• Passage provided:
---
With the demo I first wanted to know whether a csv file can be read vertically.
With your suggestion, this was possible for the model - and then I thought again of a huge csv file such as the 27 million csv postcode number file, the number of columns of which is of course very small when compared with the number of lines.

I therefore understand your comment and thank you for improving the program.
Mike said:
I think you are making this too complicated.
You said at the start of the thread that you only want the second column


Chriss
Also your comments on a much larger number of
processing possibilities in a file without redundancies makes sense to me.
Of course, this also makes a lot more work at first - but when everything has been cleared, it must be much faster when you only compare, sum or select using SQL with keys and indexed data.

For me it was about whether you can ignore the 2 GB limits in VFP when you have a very large text file and when it comes to searching or comparing a certain term.
---
• Record extracts:
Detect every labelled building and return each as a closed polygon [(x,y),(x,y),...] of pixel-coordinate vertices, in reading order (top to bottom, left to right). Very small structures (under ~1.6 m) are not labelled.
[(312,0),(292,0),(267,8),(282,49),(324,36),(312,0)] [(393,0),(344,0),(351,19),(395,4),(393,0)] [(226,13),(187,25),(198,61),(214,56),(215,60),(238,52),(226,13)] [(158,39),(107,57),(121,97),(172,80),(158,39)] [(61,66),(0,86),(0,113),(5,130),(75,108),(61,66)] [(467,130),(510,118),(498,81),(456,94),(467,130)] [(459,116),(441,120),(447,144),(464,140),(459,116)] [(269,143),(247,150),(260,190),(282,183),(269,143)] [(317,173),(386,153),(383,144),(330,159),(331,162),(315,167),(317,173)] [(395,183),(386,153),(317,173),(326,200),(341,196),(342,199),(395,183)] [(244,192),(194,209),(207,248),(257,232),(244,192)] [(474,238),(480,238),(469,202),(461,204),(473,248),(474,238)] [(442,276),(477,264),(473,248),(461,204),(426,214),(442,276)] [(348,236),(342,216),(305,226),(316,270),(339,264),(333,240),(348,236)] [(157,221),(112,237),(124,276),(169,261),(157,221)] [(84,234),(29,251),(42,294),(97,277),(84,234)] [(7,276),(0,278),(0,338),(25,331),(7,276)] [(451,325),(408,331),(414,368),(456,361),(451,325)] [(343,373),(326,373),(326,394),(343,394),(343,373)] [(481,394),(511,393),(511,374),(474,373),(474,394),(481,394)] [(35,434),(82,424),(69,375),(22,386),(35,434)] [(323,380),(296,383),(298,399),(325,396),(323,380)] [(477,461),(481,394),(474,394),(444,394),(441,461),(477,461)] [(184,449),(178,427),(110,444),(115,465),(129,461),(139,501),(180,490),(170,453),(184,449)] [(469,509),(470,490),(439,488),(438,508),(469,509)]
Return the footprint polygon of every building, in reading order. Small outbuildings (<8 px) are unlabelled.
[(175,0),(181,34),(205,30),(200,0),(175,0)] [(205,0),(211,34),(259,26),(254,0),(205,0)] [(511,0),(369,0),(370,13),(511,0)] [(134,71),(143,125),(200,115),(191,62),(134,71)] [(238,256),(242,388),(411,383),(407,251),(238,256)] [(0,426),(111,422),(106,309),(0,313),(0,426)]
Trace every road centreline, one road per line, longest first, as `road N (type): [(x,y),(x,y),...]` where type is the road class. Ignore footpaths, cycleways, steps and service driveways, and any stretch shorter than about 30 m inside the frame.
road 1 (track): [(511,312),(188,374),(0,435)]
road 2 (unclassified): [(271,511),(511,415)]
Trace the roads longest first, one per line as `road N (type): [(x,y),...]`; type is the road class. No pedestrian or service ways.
---
• Challenges:
[1] List the operations named in the forum thread's sentence about using SQL with keys and indexed data.
[2] Please quote the forum thread word for word between "For me it was" and "a certain term.", inclusive.

• Exercise responses:
[1] compare, sum, select

[2]
For me it was about whether you can ignore the 2 GB limits in VFP when you have a very large text file and when it comes to searching or comparing a certain term.